▸ **The task**
In the post about grilled cheese, why were the two cheeses grated and mixed? Answer in one to three sentences.

▸ **Given passage**
On Sunday, March 29, 2015 at 5:36:13 AM UTC-10, Ed Pawlowski wrote:
> Growing up, grilled cheese was Velveeta on white bread. For years, I
> never did much else but eventually went to sharp cheese. The evolution
> continues
>
> We had grilled cheese for dinner last night.
>
> For the cheese> Cabot extra sharp cheddar and Fontina. Both were grated
> and then mixed together. You get a better melt that way.
>
> For the bread: Sourdough
>
> For the process: We have an old Dominion brand combo waffler iron and
> flat faced grill. I'd guess it is 35 to 40 years old.
>
> Lay ot one slice of bread, spread with the cheese mix. Put the other
> slice on top and instead of butter, I spread a light coat of mayo on it.
> Flipped it ont he grill, did the other side and closed it. A few
> minutes later, a nicely toasted bread with gooey melted cheese.

▸ **Data to examine**
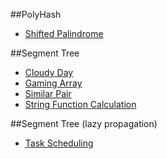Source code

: ##PolyHash
- [Shifted Palindrome](https://www.codechef.com/problems/SHIFTPAL)

##Segment Tree
- [Cloudy Day](https://www.hackerrank.com/challenges/cloudy-day/problem)
- [Gaming Array](https://www.hackerrank.com/challenges/an-interesting-game-1/problem)
- [Similar Pair](https://www.hackerrank.com/challenges/similarpair/problem)
- [String Function Calculation](https://www.hackerrank.com/challenges/string-function-calculation/problem)

##Segment Tree (lazy propagation)
- [Task Scheduling](https://www.hackerrank.com/challenges/task-scheduling/problem)
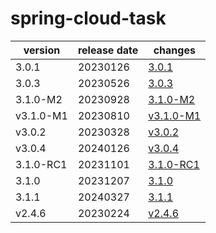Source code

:# spring-cloud-task

|  version  | release date |               changes                |
|-----------|--------------|--------------------------------------|
| 3.0.1     | 20230126     | [3.0.1](./3.0.1-20230126.md)         |
| 3.0.3     | 20230526     | [3.0.3](./3.0.3-20230526.md)         |
| 3.1.0-M2  | 20230928     | [3.1.0-M2](./3.1.0-M2-20230928.md)   |
| v3.1.0-M1 | 20230810     | [v3.1.0-M1](./v3.1.0-M1-20230810.md) |
| v3.0.2    | 20230328     | [v3.0.2](./v3.0.2-20230328.md)       |
| v3.0.4    | 20240126     | [v3.0.4](./v3.0.4-20240126.md)       |
| 3.1.0-RC1 | 20231101     | [3.1.0-RC1](./3.1.0-RC1-20231101.md) |
| 3.1.0     | 20231207     | [3.1.0](./3.1.0-20231207.md)         |
| 3.1.1     | 20240327     | [3.1.1](./3.1.1-20240327.md)         |
| v2.4.6    | 20230224     | [v2.4.6](./v2.4.6-20230224.md)       |

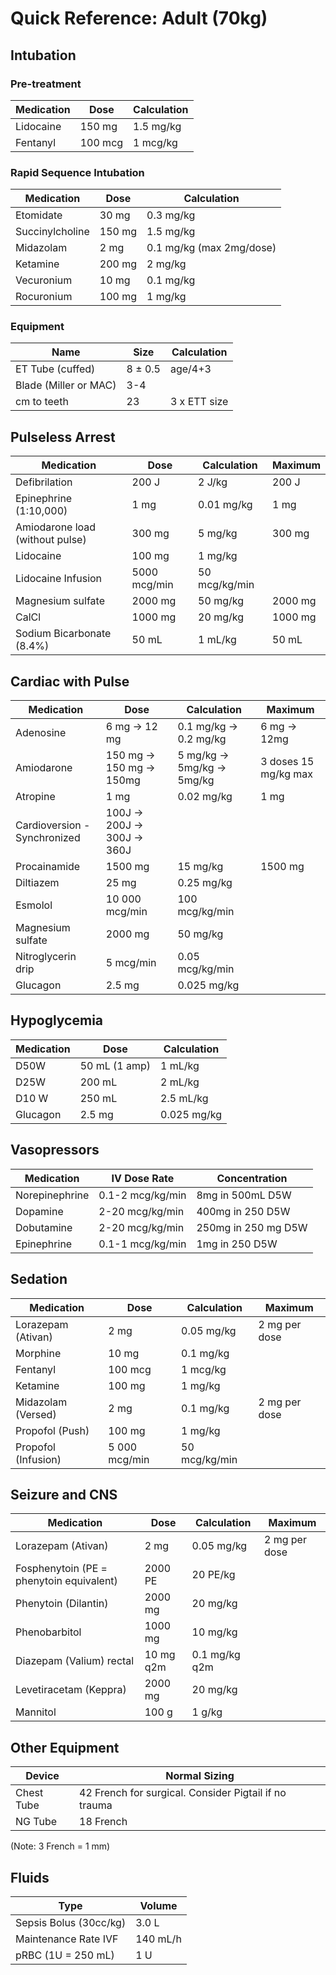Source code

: # Quick Reference: Adult (70kg)

## Intubation

### Pre-treatment
| Medication | Dose | Calculation |
|------------|-------------|-------------|
| Lidocaine  | 150 mg      | 1.5 mg/kg   |
| Fentanyl   | 100 mcg      | 1  mcg/kg   |

### Rapid Sequence Intubation
| Medication      | Dose | Calculation              |
|-----------------|-------------|--------------------------|
| Etomidate       | 30 mg       | 0.3 mg/kg                |
| Succinylcholine | 150 mg      | 1.5 mg/kg                |
| Midazolam       | 2 mg        | 0.1 mg/kg (max 2mg/dose) |
| Ketamine        | 200 mg      | 2 mg/kg                  |
| Vecuronium      | 10 mg        | 0.1 mg/kg                |
| Rocuronium      | 100 mg       | 1 mg/kg                  |

### Equipment
| Name             | Size   |  Calculation           |
|------------------|--------|----------------|
| ET Tube (cuffed) | 8 ± 0.5 | age/4+3        |
| Blade (Miller or MAC)| 3-4    |   |
| cm to teeth      | 23     | 3 x ETT size   |


## Pulseless Arrest
| Medication                      	| Dose         	| Calculation    	| Maximum 	|
|---------------------------------	|--------------	|----------------	|---------	|
| Defibrilation                   	| 200 J        	| 2 J/kg         	| 200 J   	|
| Epinephrine (1:10,000)          	| 1 mg       	| 0.01 mg/kg     	| 1 mg    	|
| Amiodarone load (without pulse) 	| 300 mg       	| 5 mg/kg        	| 300 mg  	|
| Lidocaine                       	| 100 mg       	| 1 mg/kg        	|         	|
| Lidocaine Infusion              	| 5000 mcg/min 	| 50 mcg/kg/min  	|         	|
| Magnesium sulfate               	| 2000 mg      	| 50 mg/kg       	| 2000 mg 	|
| CalCl                           	| 1000 mg      	| 20 mg/kg       	| 1000 mg 	|
| Sodium Bicarbonate (8.4%)       	| 50 mL        	| 1 mL/kg        	| 50 mL   	|


## Cardiac with Pulse
| Medication                    	| Dose                        	| Calculation               	| Maximum              	|
|-------------------------------	|-----------------------------	|---------------------------	|----------------------	|
| Adenosine                     	| 6 mg → 12 mg                	| 0.1 mg/kg → 0.2 mg/kg     	| 6 mg → 12mg          	|
| Amiodarone                    	| 150 mg → 150 mg → 150mg     	| 5 mg/kg → 5mg/kg → 5mg/kg 	| 3 doses 15 mg/kg max 	|
| Atropine                      	| 1 mg                        	| 0.02 mg/kg                	| 1 mg                 	|
| Cardioversion - Synchronized  	| 100J → 200J → 300J → 360J  	|                           	|                      	|
| Procainamide                  	| 1500 mg                     	| 15 mg/kg                  	| 1500 mg              	|
| Diltiazem                     	| 25 mg                     	| 0.25 mg/kg                	|                      	|
| Esmolol                       	| 10 000 mcg/min                	| 100 mcg/kg/min            	|                      	|
| Magnesium sulfate             	| 2000 mg                     	| 50 mg/kg                  	|                      	|
| Nitroglycerin drip            	| 5 mcg/min                    	| 0.05 mcg/kg/min           	|                      	|
| Glucagon                      	| 2.5 mg                     	| 0.025 mg/kg               	|                      	|


## Hypoglycemia
| Medication  	| Dose           	| Calculation  	|
|-------------	|----------------	|--------------	|
|  D50W       	| 50 mL (1 amp)  	| 1 mL/kg      	|
|  D25W       	| 200 mL         	| 2 mL/kg      	|
| D10 W       	| 250 mL         	| 2.5 mL/kg    	|
| Glucagon    	| 2.5 mg        	| 0.025 mg/kg  	|


## Vasopressors
| Medication     	| IV Dose Rate     	| Concentration        	|
|----------------	|------------------	|----------------------	|
| Norepinephrine 	| 0.1-2 mcg/kg/min 	| 8mg in 500mL D5W     	|
| Dopamine       	| 2-20 mcg/kg/min  	| 400mg in 250 D5W     	|
| Dobutamine     	| 2-20 mcg/kg/min  	| 250mg in 250 mg D5W  	|
| Epinephrine    	| 0.1-1 mcg/kg/min 	| 1mg in 250 D5W       	|

## Sedation
| Medication          	| Dose     	| Calculation     	| Maximum       	|
|---------------------	|----------	|-----------------	|---------------	|
| Lorazepam (Ativan)  	| 2 mg     	| 0.05 mg/kg      	| 2 mg per dose 	|
| Morphine            	| 10 mg     	| 0.1 mg/kg       	|               	|
| Fentanyl            	| 100 mcg   	| 1 mcg/kg        	|               	|
| Ketamine            	| 100 mg    	| 1 mg/kg         	|               	|
| Midazolam (Versed)  	| 2 mg     	| 0.1 mg/kg       	| 2 mg per dose 	|
| Propofol (Push)     	| 100 mg    	| 1 mg/kg         	|               	|
| Propofol (Infusion) 	| 5 000 mcg/min 	| 50  mcg/kg/min  	|               	|

## Seizure and CNS
| Medication                               	| Dose     	| Calculation    	| Maximum       	|
|------------------------------------------	|----------	|----------------	|---------------	|
| Lorazepam (Ativan)                       	| 2 mg     	| 0.05 mg/kg     	| 2 mg per dose 	|
| Fosphenytoin (PE = phenytoin equivalent) 	| 2000 PE  	| 20 PE/kg       	|               	|
| Phenytoin (Dilantin)                     	| 2000 mg  	| 20 mg/kg       	|               	|
| Phenobarbitol                            	| 1000 mg   	| 10 mg/kg       	|               	|
| Diazepam (Valium) rectal                 	| 10 mg q2m 	| 0.1 mg/kg q2m  	|               	|
| Levetiracetam (Keppra)                   	| 2000 mg  	| 20 mg/kg       	|               	|
| Mannitol                                 	| 100 g     	| 1 g/kg         	|               	|

## Other Equipment
| Device     	| Normal Sizing                                             	|
|------------	|-----------------------------------------------------------	|
| Chest Tube 	| 42 French for surgical.  Consider Pigtail if no trauma 	|
| NG Tube    	| 18 French                                                 	|

(Note: 3 French =  1 mm)


## Fluids

| Type | Volume|
| -------| --------- |
| Sepsis Bolus (30cc/kg) | 3.0 L| 
| Maintenance Rate IVF| 140 mL/h |
|pRBC (1U = 250 mL) | 1 U|
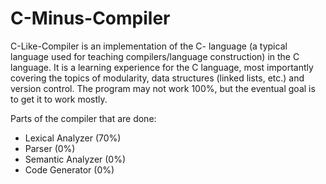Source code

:# C-Minus-Compiler
C-Like-Compiler is an implementation of the C- language (a typical language used for teaching
compilers/language construction) in the C language. It is a learning experience for the C language, most 
importantly covering the topics of modularity, data structures (linked lists, etc.) and version control. The 
program may not work 100%, but the eventual
goal is to get it to work mostly.

Parts of the compiler that are done:


* Lexical Analyzer  (70%)
* Parser            (0%)
* Semantic Analyzer (0%)
* Code Generator    (0%)
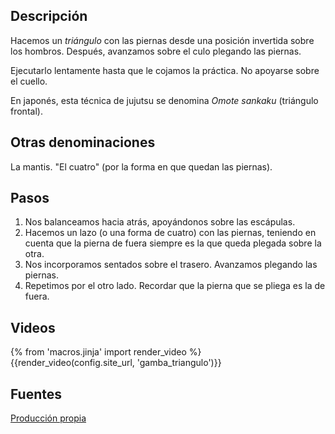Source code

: ## Descripción

Hacemos un *triángulo* con las piernas desde una posición invertida sobre los hombros. Después, avanzamos sobre el culo plegando las piernas.

Ejecutarlo lentamente hasta que le cojamos la práctica. No apoyarse sobre el cuello.

En japonés, esta técnica de jujutsu se denomina *Omote sankaku* (triángulo frontal). 

## Otras denominaciones

La mantis. "El cuatro" (por la forma en que quedan las piernas).

## Pasos

1. Nos balanceamos hacia atrás, apoyándonos sobre las escápulas.
2. Hacemos un lazo (o una forma de cuatro) con las piernas, teniendo en cuenta que la pierna de fuera siempre es la que queda plegada sobre la otra.
3. Nos incorporamos sentados sobre el trasero. Avanzamos plegando las piernas.
4. Repetimos por el otro lado. Recordar que la pierna que se pliega es la de fuera.

## Videos

{% from 'macros.jinja' import render_video %}
{{render_video(config.site_url, 'gamba_triangulo')}}

## Fuentes

[Producción propia]({{config.site_url}})
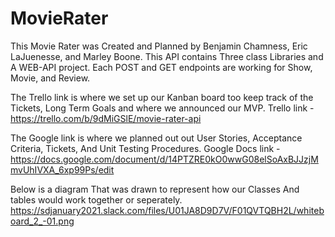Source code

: # MovieRater
This Movie Rater was Created and Planned by Benjamin Chamness, Eric LaJuenesse, and Marley Boone.
This API contains Three class Libraries and A WEB-API project.
Each POST and GET endpoints are working for Show, Movie, and Review.

The Trello link is where we set up our Kanban board too keep track of the Tickets, Long Term Goals and where we announced our MVP.
Trello link - https://trello.com/b/9dMiGSlE/movie-rater-api

The Google link is where we planned out out User Stories, Acceptance Criteria, Tickets, And Unit Testing Procedures.
Google Docs link - https://docs.google.com/document/d/14PTZRE0kO0wwG08elSoAxBJJzjMmvUhIVXA_6xp99Ps/edit

Below is a diagram That was drawn to represent how our Classes And tables would work together or seperately.
https://sdjanuary2021.slack.com/files/U01JA8D9D7V/F01QVTQBH2L/whiteboard_2_-01.png
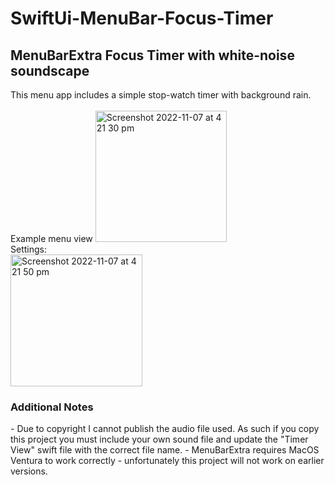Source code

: # SwiftUi-MenuBar-Focus-Timer

<H2> MenuBarExtra Focus Timer with white-noise soundscape </H2> 
This menu app includes a simple stop-watch timer with background rain.

<br/>
<br/>
Example menu view
<img width="210" alt="Screenshot 2022-11-07 at 4 21 30 pm" src="https://user-images.githubusercontent.com/73977370/200232238-a369e07d-8264-4855-b131-2170bbd3a795.png">
<br/>
Settings:
<br/>
<img width="211" alt="Screenshot 2022-11-07 at 4 21 50 pm" src="https://user-images.githubusercontent.com/73977370/200232839-fea81a56-4560-4e91-9c2c-d5d46144b2b0.png">
<br/>

<h3>Additional Notes</h3>
- Due to copyright I cannot publish the audio file used. As such if you copy this project you must include your own sound file and update the "Timer View" swift file with the correct file name. 
- MenuBarExtra requires MacOS Ventura to work correctly - unfortunately this project will not work on earlier versions. 
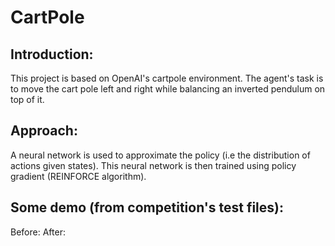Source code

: # CartPole
## Introduction:
This project is based on OpenAI's cartpole environment.
The agent's task is to move the cart pole left and right while balancing an inverted pendulum on top of it.
## Approach:
A neural network is used to approximate the policy (i.e the distribution of actions given states). This neural network is then trained using policy gradient (REINFORCE algorithm).
## Some demo (from competition's test files):
Before:
After:
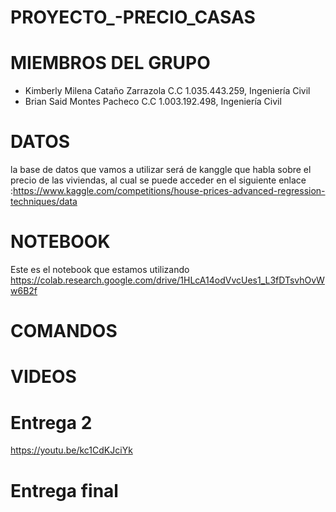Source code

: # PROYECTO_-PRECIO_CASAS
# MIEMBROS DEL GRUPO
 - Kimberly Milena Cataño Zarrazola C.C 1.035.443.259, Ingeniería Civil
 - Brian Said Montes Pacheco C.C 1.003.192.498, Ingeniería Civil
# DATOS
la base de datos que vamos a utilizar será de  kanggle que habla sobre el precio de las viviendas, al cual se puede acceder en el siguiente enlace :https://www.kaggle.com/competitions/house-prices-advanced-regression-techniques/data
# NOTEBOOK
Este es el notebook que estamos utilizando https://colab.research.google.com/drive/1HLcA14odVvcUes1_L3fDTsvhOvWw6B2f
# COMANDOS

# VIDEOS
# Entrega 2
https://youtu.be/kc1CdKJciYk
# Entrega final
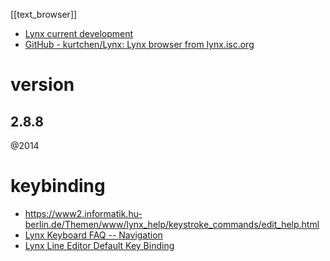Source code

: [[text_browser]]

- [Lynx current development](https://lynx.invisible-island.net/current/index.html)
- [GitHub - kurtchen/Lynx: Lynx browser from lynx.isc.org](https://github.com/kurtchen/Lynx)

# version
## 2.8.8
@2014

# keybinding
- https://www2.informatik.hu-berlin.de/Themen/www/lynx_help/keystroke_commands/edit_help.html
- [Lynx Keyboard FAQ -- Navigation](https://www.fuw.edu.pl/~jt/lynx-FAQ/kbd_130.html)
- [Lynx Line Editor Default Key Binding](https://lynx.invisible-island.net/lynx_help/keystrokes/edit_help.html)
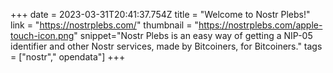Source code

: +++
date = 2023-03-31T20:41:37.754Z
title = "Welcome to Nostr Plebs!"
link = "https://nostrplebs.com/"
thumbnail = "https://nostrplebs.com/apple-touch-icon.png"
snippet="Nostr Plebs is an easy way of getting a NIP-05 identifier and other Nostr services, made by Bitcoiners, for Bitcoiners."
tags = ["nostr"," opendata"]
+++
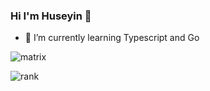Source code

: ### Hi I'm Huseyin 👋

- 🌱 I’m currently learning Typescript and Go

![matrix](https://user-images.githubusercontent.com/7265736/98467374-f5343980-21e5-11eb-9aad-bc5f2af49098.gif)

![rank](https://cr-ss-service.azurewebsites.net/api/ScreenShot?widget=summary&username=capan)

<!--
**capan/capan** is a ✨ _special_ ✨ repository because its `README.md` (this file) appears on your GitHub profile.

Here are some ideas to get you started:

- 🔭 I’m currently working on ...

- 👯 I’m looking to collaborate on ...
- 🤔 I’m looking for help with ...
- 💬 Ask me about ...
- 📫 How to reach me: ...
- 😄 Pronouns: ...
- ⚡ Fun fact: ...
-->
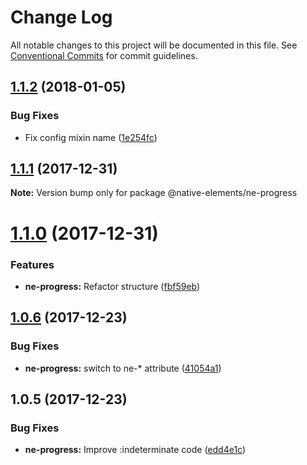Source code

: # Change Log

All notable changes to this project will be documented in this file.
See [Conventional Commits](https://conventionalcommits.org) for commit guidelines.

<a name="1.1.2"></a>
## [1.1.2](https://github.com/equinusocio/native-elements/tree/master/elements/ne-progress/compare/@native-elements/ne-progress@1.1.1...@native-elements/ne-progress@1.1.2) (2018-01-05)


### Bug Fixes

* Fix config mixin name ([1e254fc](https://github.com/equinusocio/native-elements/tree/master/elements/ne-progress/commit/1e254fc))




<a name="1.1.1"></a>
## [1.1.1](https://github.com/equinusocio/native-elements/tree/master/elements/ne-progress/compare/@native-elements/ne-progress@1.1.0...@native-elements/ne-progress@1.1.1) (2017-12-31)




**Note:** Version bump only for package @native-elements/ne-progress

<a name="1.1.0"></a>
# [1.1.0](https://github.com/equinusocio/native-elements/tree/master/elements/ne-progress/compare/@native-elements/ne-progress@1.0.6...@native-elements/ne-progress@1.1.0) (2017-12-31)


### Features

* **ne-progress:** Refactor structure ([fbf59eb](https://github.com/equinusocio/native-elements/tree/master/elements/ne-progress/commit/fbf59eb))




<a name="1.0.6"></a>
## [1.0.6](https://github.com/equinusocio/native-elements/tree/master/elements/ne-progress/compare/@native-elements/ne-progress@1.0.5...@native-elements/ne-progress@1.0.6) (2017-12-23)


### Bug Fixes

* **ne-progress:** switch to ne-* attribute ([41054a1](https://github.com/equinusocio/native-elements/tree/master/elements/ne-progress/commit/41054a1))




<a name="1.0.5"></a>
## 1.0.5 (2017-12-23)


### Bug Fixes

* **ne-progress:** Improve :indeterminate code ([edd4e1c](https://github.com/equinusocio/native-elements/tree/master/elements/ne-progress/commit/edd4e1c))
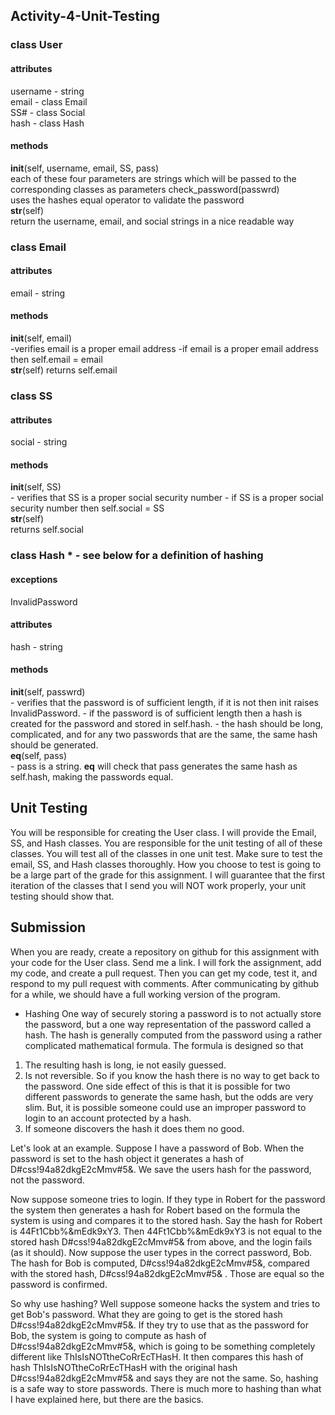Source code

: ## Activity-4-Unit-Testing

### class User
#### attributes
username - string <br>
email - class Email <br>
SS# - class Social <br>
hash - class Hash <br>
#### methods
__init__(self, username, email, SS, pass) <br>
each of these four parameters are strings which will be passed to the corresponding classes as parameters
check_password(passwrd) <br>
   uses the hashes equal operator to validate the password<br>
__str__(self) <br>
   return the username, email, and social strings in a nice readable way
   
### class Email
#### attributes
email - string
#### methods
__init__(self, email) <br>
    -verifies email is a proper email address
    -if email is a proper email address then self.email = email <br>
__str__(self)
    returns self.email
 
### class SS
#### attributes
social - string
#### methods
__init__(self, SS) <br>
    - verifies that SS is a proper social security number
    - if SS is a proper social security number then self.social = SS <br>
__str__(self) <br>
   returns self.social

### class Hash * - see below for a definition of hashing
#### exceptions
InvalidPassword
#### attributes
hash - string
#### methods
__init__(self, passwrd) <br>
    - verifies that the password is of sufficient length, if it is not then init raises InvalidPassword.
    - if the password is of sufficient length then a hash is created for the password and stored in self.hash.
    - the hash should be long, complicated, and for any two passwords that are the same, the same hash should be generated. <br>
__eq__(self, pass) <br>
    - pass is a string. __eq__ will check that pass generates the same hash as self.hash, making the passwords equal.
    
## Unit Testing
You will be responsible for creating the User class. I will provide the  Email, SS, and Hash classes. You are responsible for the
unit testing of all of these classes. You will test all of the classes in one unit test. Make sure to test the email, SS, and 
Hash classes thoroughly. How you choose to test is going to be a large part of the grade for this assignment. I will guarantee 
that the first iteration of the classes that I send you will NOT work properly, your unit testing should show that.

## Submission
When you are ready, create a repository on github for this assignment with your code for the User class. Send me a link. I will fork the assignment, add my code, and
create a pull request. Then you can get my code, test it, and respond to my pull request with comments. After communicating by 
github for a while, we should have a full working version of the program.
       
* Hashing
One way of securely storing a password is to not actually store the password, but a one way representation of the password called a 
hash. The hash is generally computed from the password using a rather complicated mathematical formula. The formula is designed so
that
1. The resulting hash is long, ie not easily guessed.
2. Is not reversible. So if you know the hash there is no way to get back to the password. One side effect of this is that it is
possible for two different passwords to generate the same hash, but the odds are very slim. But, it is possible someone could use
an improper password to login to an account protected by a hash.
3. If someone discovers the hash it does them no good.

Let's look at an example. Suppose I have a password of Bob. When the password is set to the hash object it generates a hash of 
D#css!94a82dkgE2cMmv#5&. We save the users hash for the password, not the password.

Now suppose someone tries to login. If they type in Robert for the password the system then generates a hash for Robert based on 
the formula the system is using and compares it to the stored hash. Say the hash for Robert is 44Ft1Cbb%&mEdk9xY3. Then 44Ft1Cbb%&mEdk9xY3
is not equal to the stored hash D#css!94a82dkgE2cMmv#5& from above, and the login fails (as it should). Now suppose the user types
in the correct password, Bob. The hash for Bob is computed, D#css!94a82dkgE2cMmv#5&, compared with the stored hash, D#css!94a82dkgE2cMmv#5&
. Those are equal so the password is confirmed.

So why use hashing? Well suppose someone hacks the system and tries to get Bob's password. What they are going to get is the stored
hash D#css!94a82dkgE2cMmv#5&. If they try to use that as the password for Bob, the system is going to compute as hash of
D#css!94a82dkgE2cMmv#5&, which is going to be something completely different like ThIsIsNOTtheCoRrEcTHasH. It then compares this 
hash of hash ThIsIsNOTtheCoRrEcTHasH with the original hash D#css!94a82dkgE2cMmv#5& and says they are not the same. So, hashing is 
a safe way to store passwords. There is much more to hashing than what I have explained here, but there are the basics.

▸ **Finished task**
The Cabot extra sharp cheddar and the Fontina were both grated and then mixed together because, according to the post, you get a better melt that way.